Molecular epidemiology of HTLV-II among United States blood donors and intravenous drug users: an age-cohort effect for HTLV-II RFLP type aO.

Pubmed ID: 9514966

Journal: Virology

Publication Date: March 15, 1998

Affiliation: Department of Laboratory Medicine, University of California San Francisco 94143, USA. murphy@labmed.ucsf.edu

MeSH Terms: Humans, Male, Adult, Female, Aged, Risk Factors, United States, Cohort Studies, Adolescent, Age Factors, Middle Aged, Blood Donors, Polymerase Chain Reaction, HTLV-II Infections, Human T-lymphotropic virus 2, Substance Abuse, Intravenous, Phylogeny, Molecular Epidemiology, Polymorphism, Restriction Fragment Length, Indians, North American, Sequence Analysis, Ethnicity

Grants: N01-HB-47114, N01-HB-97078, N01-HB-97077

Authors: Murphy EL, Gessain A, Mahieux R, de Thé G, Tekaia F, Ameti D, Horton J

Cite As: Murphy EL, Mahieux R, de Thé G, Tekaia F, Ameti D, Horton J, Gessain A. Molecular epidemiology of HTLV-II among United States blood donors and intravenous drug users: an age-cohort effect for HTLV-II RFLP type aO. Virology 1998 Mar 15;242(2):425-34.

Studies:

Abstract

Molecular subtyping was used to investigate the epidemiology of human T-lymphotropic virus type II (HTLV-II) in the United States.

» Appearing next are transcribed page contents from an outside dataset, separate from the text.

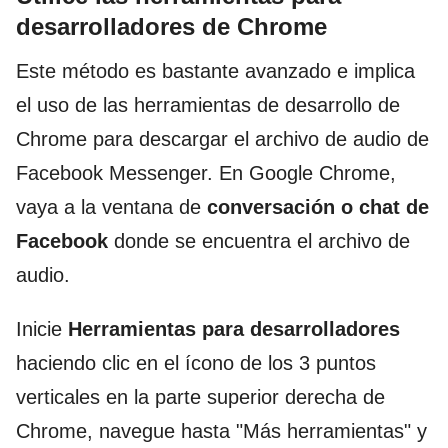
desarrolladores de Chrome
Este método es bastante avanzado e implica
el uso de las herramientas de desarrollo de
Chrome para descargar el archivo de audio de
Facebook Messenger. En Google Chrome,
vaya a la ventana de
conversación o
chat de
Facebook
donde se encuentra el archivo de
audio.
Inicie
Herramientas para desarrolladores
haciendo clic en el ícono de los 3 puntos
verticales en la parte superior derecha de
Chrome, navegue hasta "Más herramientas" y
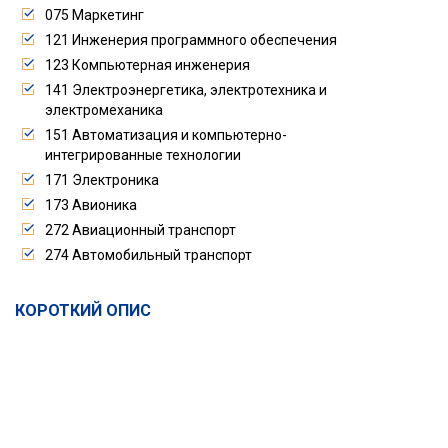
075 Маркетинг
121 Инженерия программного обеспечения
123 Компьютерная инженерия
141 Электроэнергетика, электротехника и
электромеханика
151 Автоматизация и компьютерно-
интегрированные технологии
171 Электроника
173 Авионика
272 Авиационный транспорт
274 Автомобильный транспорт
КОРОТКИЙ ОПИС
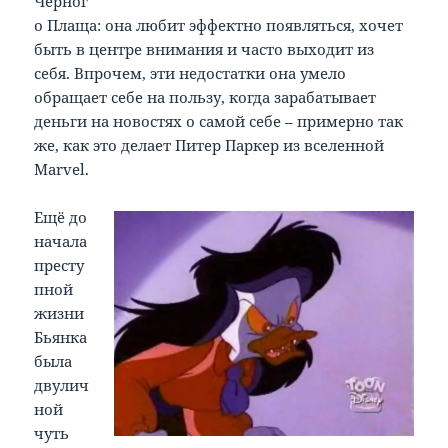
Чёрног
о Плаща: она любит эффектно появляться, хочет
быть в центре внимания и часто выходит из
себя. Впрочем, эти недостатки она умело
обращает себе на пользу, когда зарабатывает
деньги на новостях о самой себе – примерно так
же, как это делает Питер Паркер из вселенной
Marvel.
Ещё до
начала
престу
пной
жизни
Бьянка
была
двулич
ной
чуть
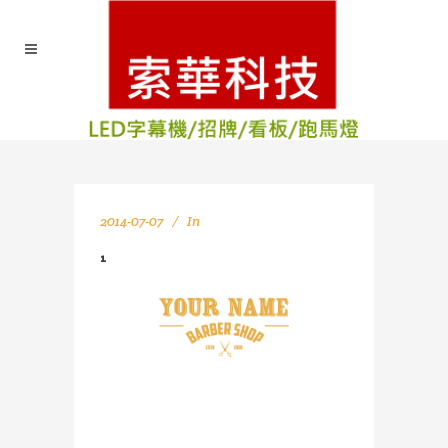
2014-07-07
In
1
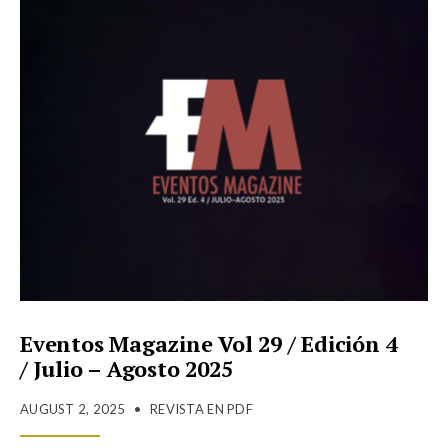
Eventos Magazine Vol 29 / Edición 4
/ Julio – Agosto 2025
AUGUST 2, 2025
•
REVISTA EN PDF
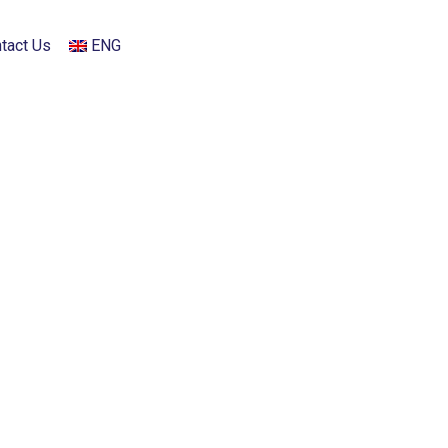
tact Us
ENG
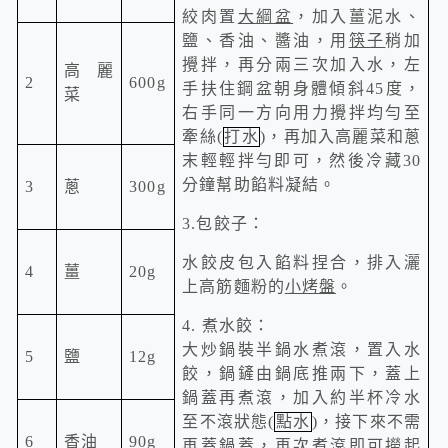
絞肉置
大綱盆
，加入薑泥水、
鹽、香油、醬油，用
筷子
稍加
攪拌，再分兩三次加入水，左
高麗
2
600g
手扶住鋼盆朝身體傾斜
45
度，
菜
右手同一方向用力攪拌均勻至
牽絲
(
打水
)
，再加入高麗菜和蔥
末輕輕拌勻即可，然後冷藏
30
分鐘幫助餡料凝結。
3
蔥
300g
3.
包餃子：
水餃皮包入餡料捏合，排入灑
4
薑
20g
上高筋麵粉的
小烤盤
。
4.
煮水餃：
大炒鍋裝半鍋水煮滾，置入水
5
鹽
12g
餃，鍋鏟由鍋底推兩下，蓋上
鍋蓋再煮滾，加入約半杯冷水
至不滾狀態
(
點水
)
，接下來不需
6
香油
90g
再蓋鍋蓋，再次煮滾即可撈起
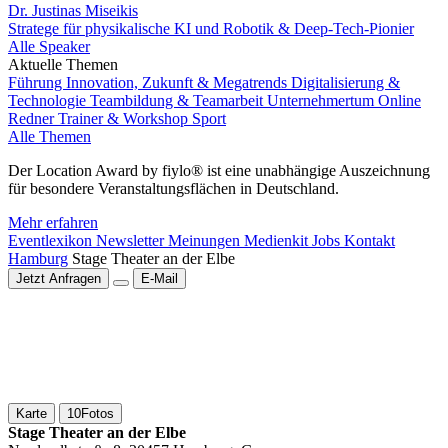
Dr. Justinas Miseikis
Stratege für physikalische KI und Robotik & Deep-Tech-Pionier
Alle Speaker
Aktuelle Themen
Führung
Innovation, Zukunft & Megatrends
Digitalisierung &
Technologie
Teambildung & Teamarbeit
Unternehmertum
Online
Redner
Trainer & Workshop
Sport
Alle Themen
Der Location Award by fiylo® ist eine unabhängige Auszeichnung
für besondere Veranstaltungsflächen in Deutschland.
Mehr erfahren
Eventlexikon
Newsletter
Meinungen
Medienkit
Jobs
Kontakt
Hamburg
Stage Theater an der Elbe
Jetzt Anfragen
E-Mail
Karte
10
Fotos
Stage Theater an der Elbe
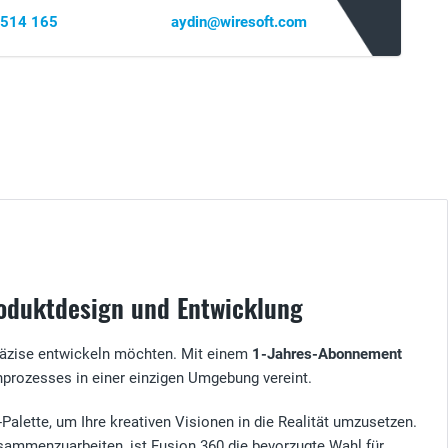
 514 165
aydin@wiresoft.com
Produktdesign und Entwicklung
 präzise entwickeln möchten. Mit einem
1-Jahres-Abonnement
gnprozesses in einer einzigen Umgebung vereint.
alette, um Ihre kreativen Visionen in die Realität umzusetzen.
usammenzuarbeiten, ist Fusion 360 die bevorzugte Wahl für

Nested polymerase chain reaction of the HTLV-II long terminal repeat region followed by restriction fragment length polymorphism (RFLP) analysis was performed on HTLV-II seropositive subjects including 97 U.S. blood donors without major risk factors for HTLV-II infection, 53 injection drug users (IDU), and 10 American Indian blood donors. Three new HTLV-II RFLP types were confirmed with DNA sequencing and phylogenetic analysis. HTLV-II RFLP type aO (Switzer classification) was associated with older age [adjusted odds ratio (OR) 1.06 per year of age, 95% confidence interval (CI) 1.02-1.09] and with Black (OR 5.24, 95% CI 1.90-14.47) and White (OR 4.43, 95% CI 1.67-11.75) race/ethnicity. These data are consistent with an age-cohort effect for HTLV-II RFLP type aO among older White and Black IDU and blood donors. This finding could be explained by an epidemic of non-aO HTLV-II RFLP types among younger persons of Hispanic and other race/ethnicity, superimposed upon endemic HTLV-II RFLP type aO among older Black and White persons.